- Assignment: What is needed is each line of the data below that holds the string "CROSS".

- Entries shown:
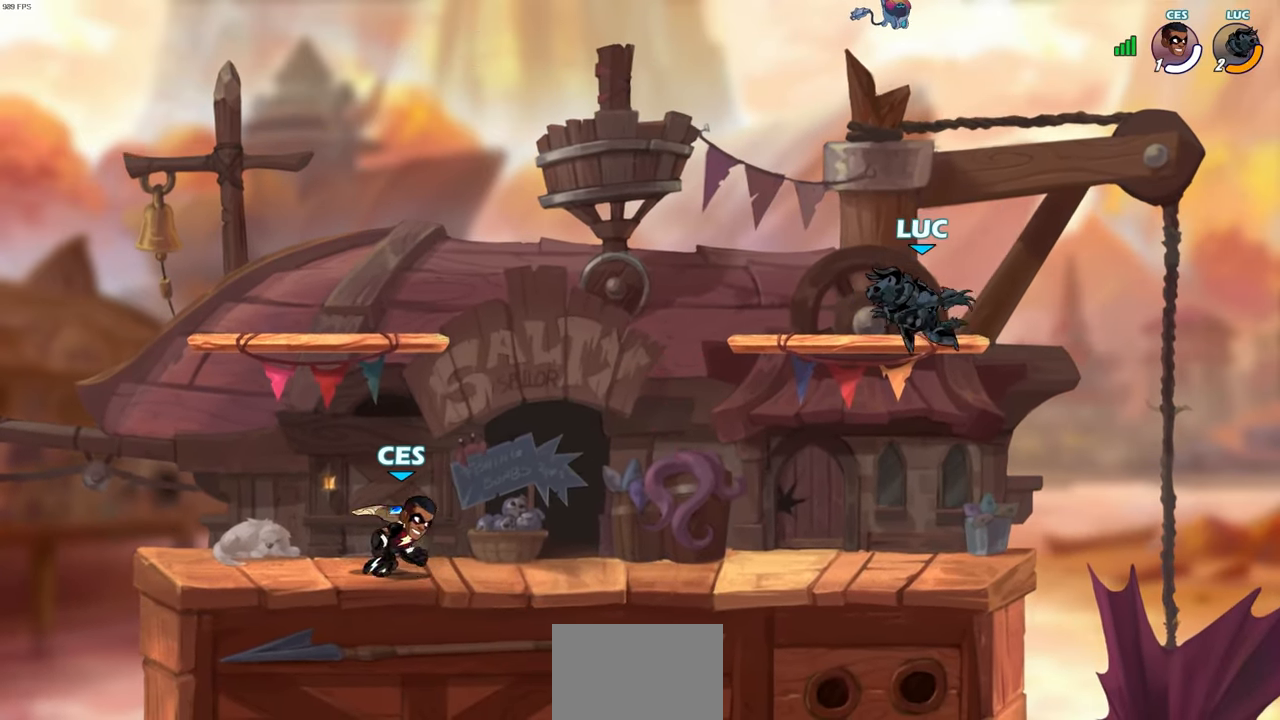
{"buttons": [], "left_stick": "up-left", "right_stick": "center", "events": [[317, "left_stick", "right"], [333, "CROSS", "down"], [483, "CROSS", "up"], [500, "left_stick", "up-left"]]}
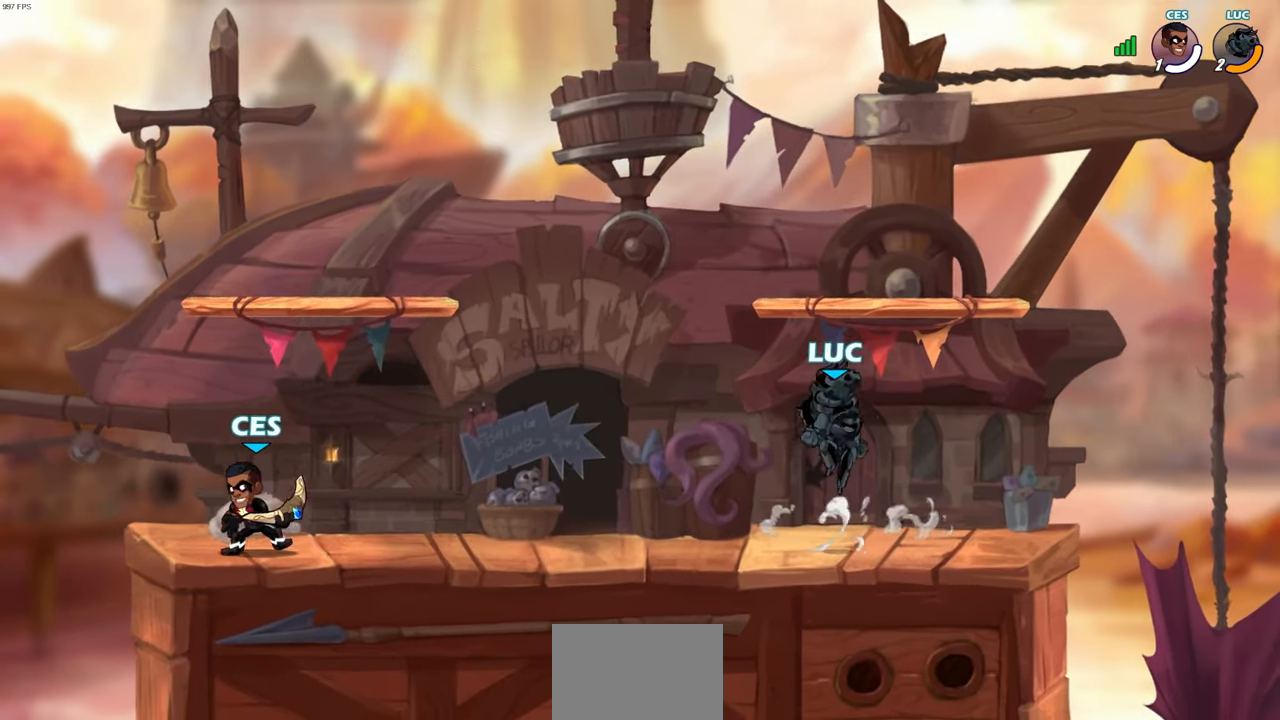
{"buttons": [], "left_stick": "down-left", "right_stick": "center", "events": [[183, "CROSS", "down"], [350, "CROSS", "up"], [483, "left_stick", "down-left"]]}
==
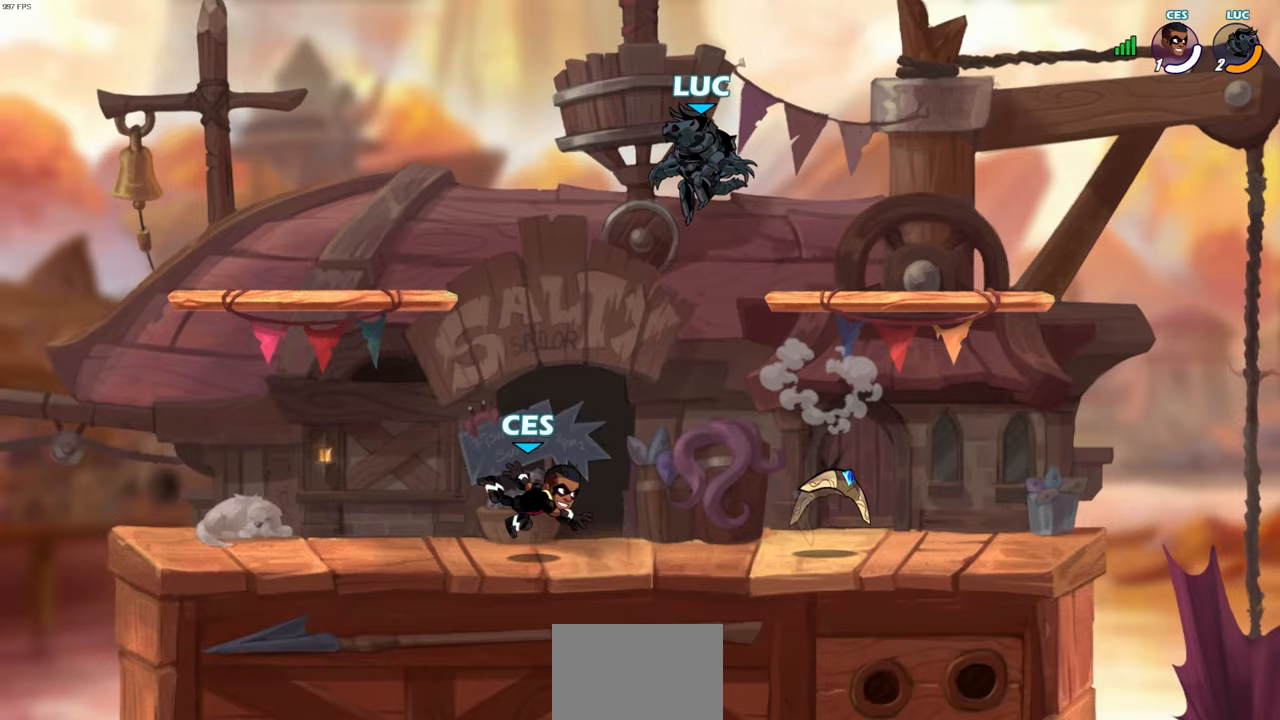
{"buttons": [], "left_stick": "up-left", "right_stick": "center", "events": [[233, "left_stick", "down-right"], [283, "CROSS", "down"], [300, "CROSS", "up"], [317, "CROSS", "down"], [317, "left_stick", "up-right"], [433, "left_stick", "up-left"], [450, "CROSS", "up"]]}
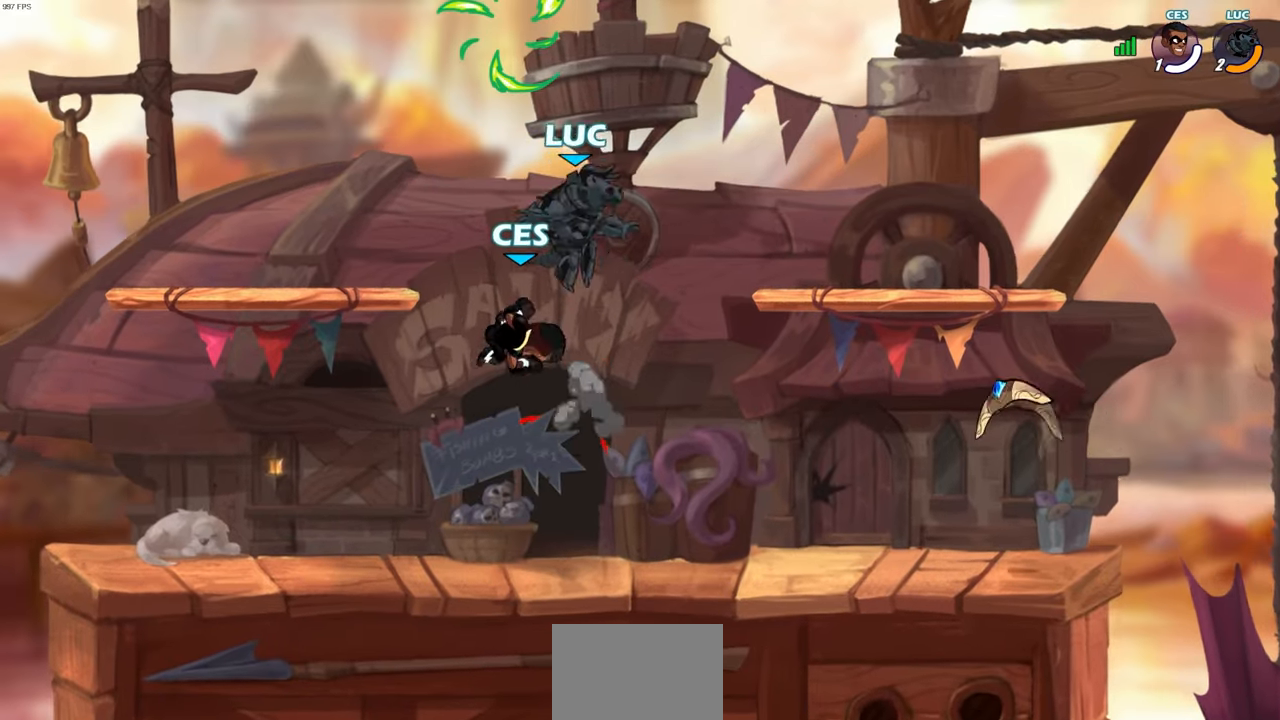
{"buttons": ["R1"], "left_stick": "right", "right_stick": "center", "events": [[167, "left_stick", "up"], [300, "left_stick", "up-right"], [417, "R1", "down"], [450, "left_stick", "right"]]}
--
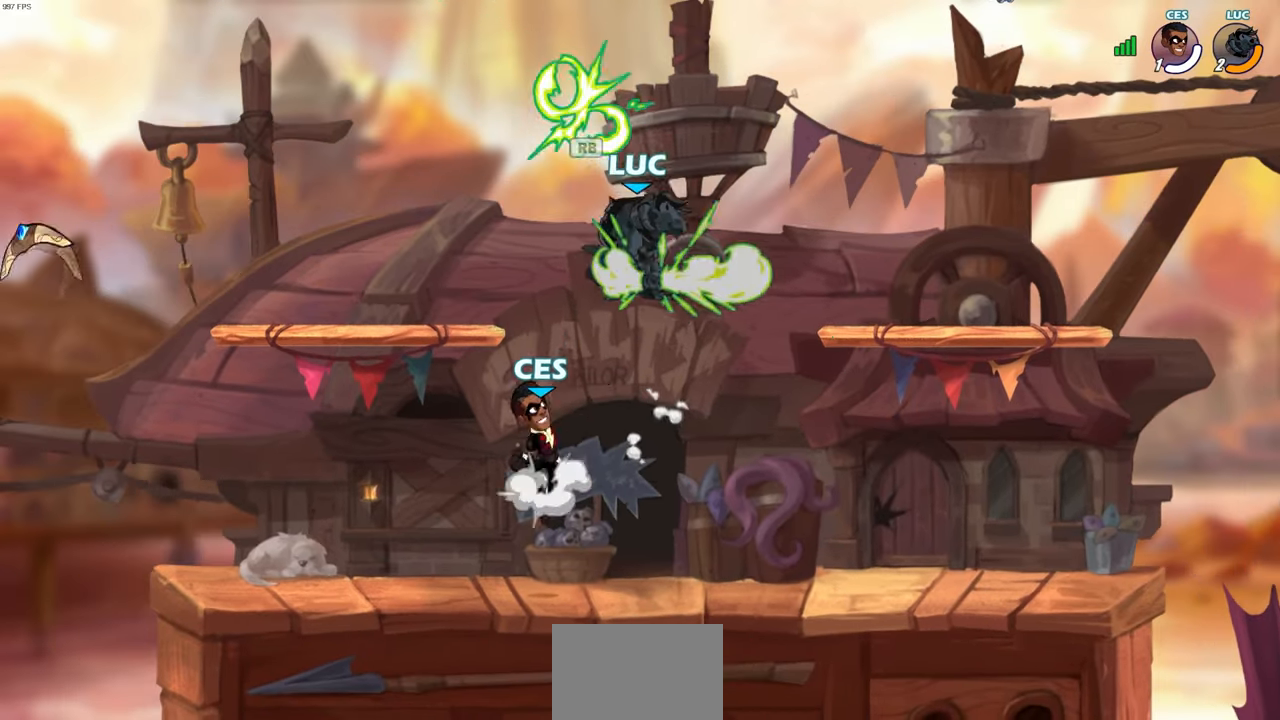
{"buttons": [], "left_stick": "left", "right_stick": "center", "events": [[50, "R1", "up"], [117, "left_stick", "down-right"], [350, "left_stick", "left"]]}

- Exercise solution:
{"buttons": [], "left_stick": "up-left", "right_stick": "center", "events": [[317, "left_stick", "right"], [333, "CROSS", "down"], [483, "CROSS", "up"], [500, "left_stick", "up-left"]]}
{"buttons": [], "left_stick": "down-left", "right_stick": "center", "events": [[183, "CROSS", "down"], [350, "CROSS", "up"], [483, "left_stick", "down-left"]]}
{"buttons": [], "left_stick": "up-left", "right_stick": "center", "events": [[233, "left_stick", "down-right"], [283, "CROSS", "down"], [300, "CROSS", "up"], [317, "CROSS", "down"], [317, "left_stick", "up-right"], [433, "left_stick", "up-left"], [450, "CROSS", "up"]]}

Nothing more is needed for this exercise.